#### DATA SECTION

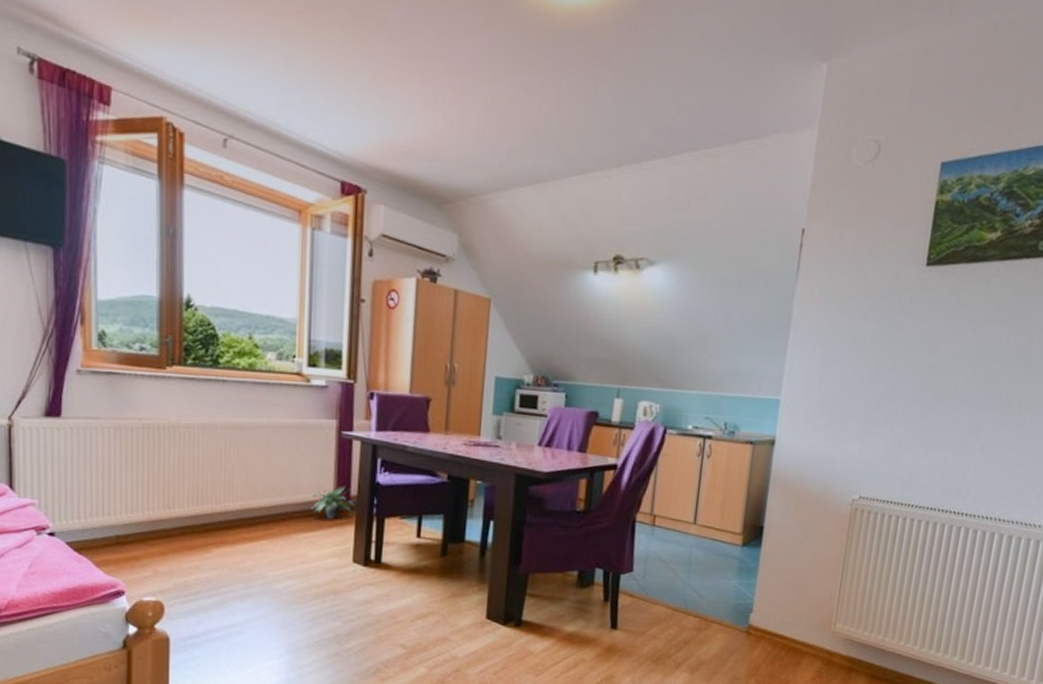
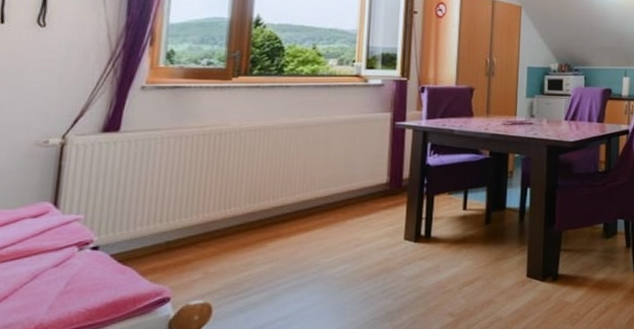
potted plant: present [311,486,356,519] -> none [365,170,408,202]

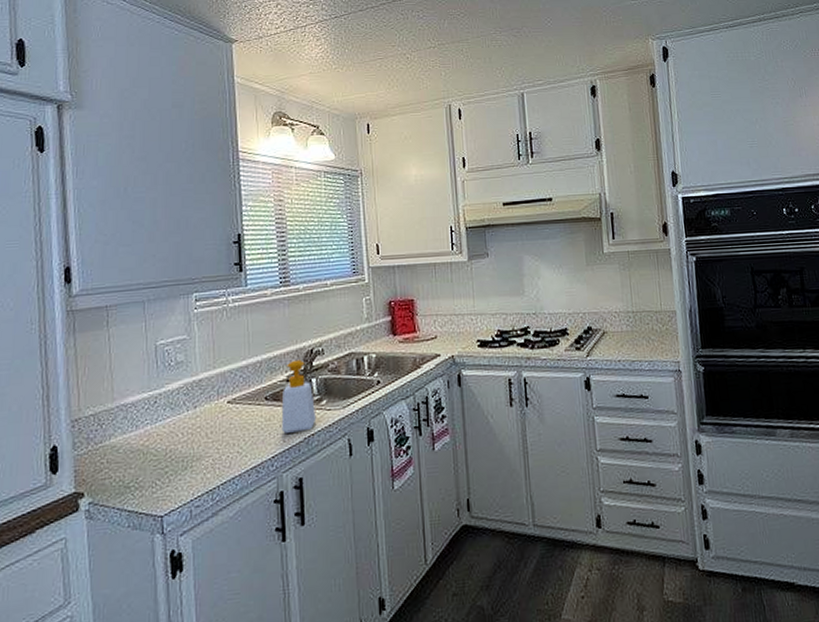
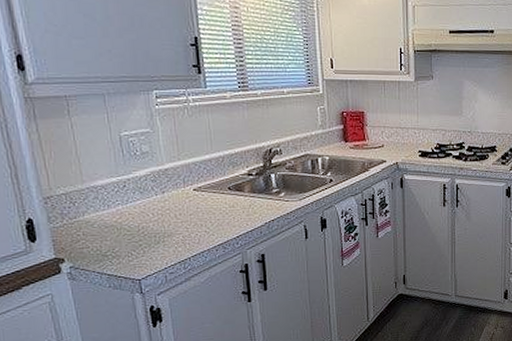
soap bottle: present [281,359,317,433] -> none [244,157,276,218]

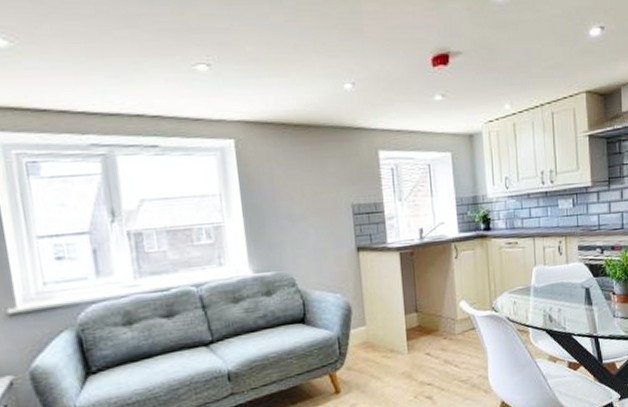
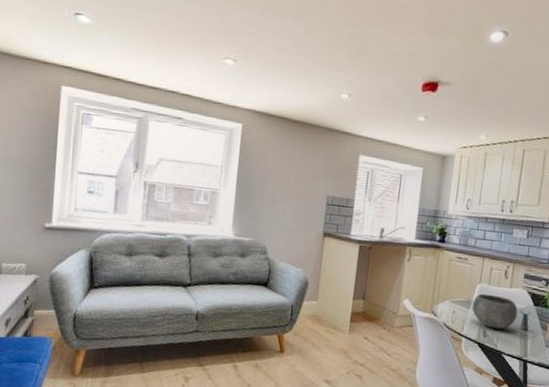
bowl: none [532,274,580,311] -> present [472,293,518,330]

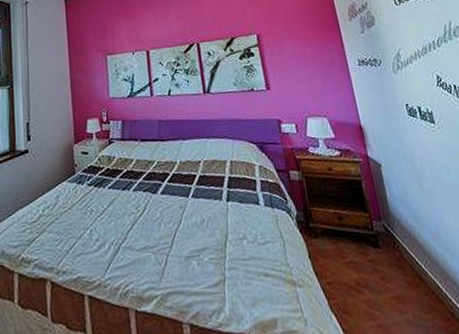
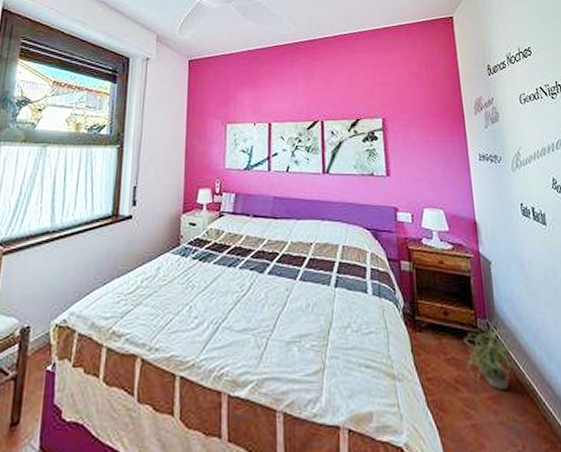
potted plant: none [361,219,429,289] -> present [464,318,527,389]

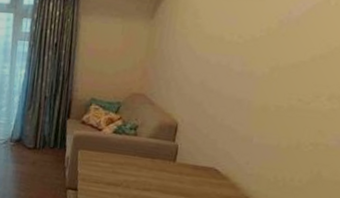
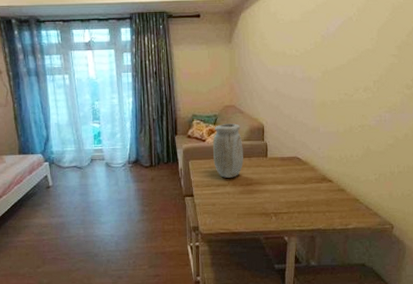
vase: none [107,114,148,178] -> present [212,123,243,178]

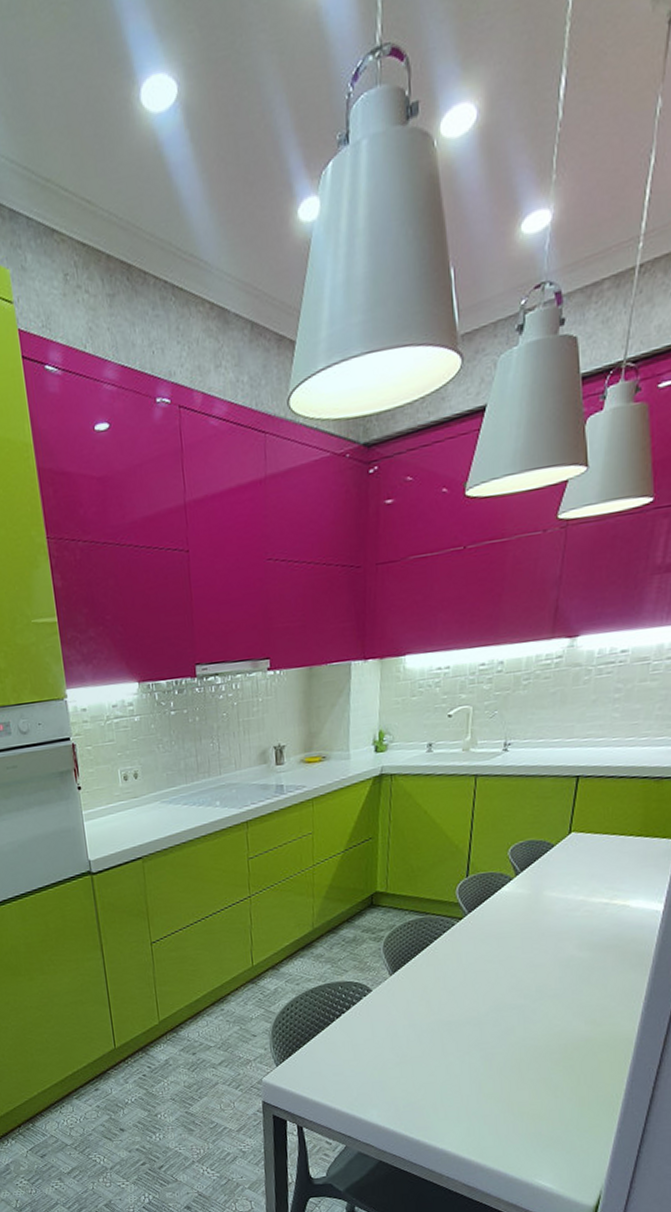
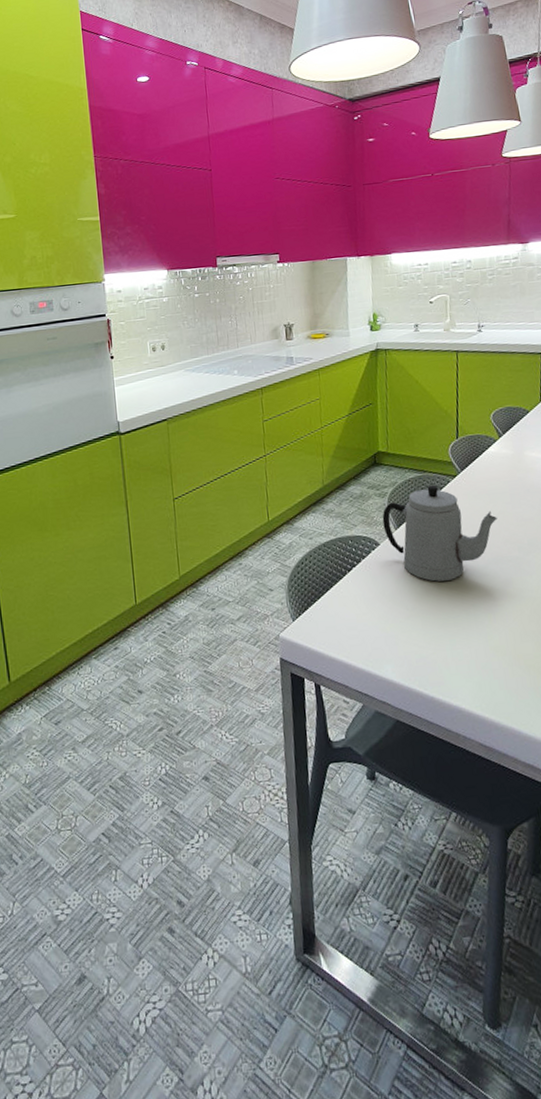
teapot: none [376,928,504,1029] -> present [382,484,497,582]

########

PROBLEM TO SOLVE:
Write out exactly the lines from the line holding "soap bottle: present" through the last line of the records above, inclusive, and nothing more. Leave out the pictures.

EXERCISE SOLUTION:
soap bottle: present [281,359,317,433] -> none [244,157,276,218]

bowl: none [532,274,580,311] -> present [472,293,518,330]

potted plant: none [361,219,429,289] -> present [464,318,527,389]

vase: none [107,114,148,178] -> present [212,123,243,178]

teapot: none [376,928,504,1029] -> present [382,484,497,582]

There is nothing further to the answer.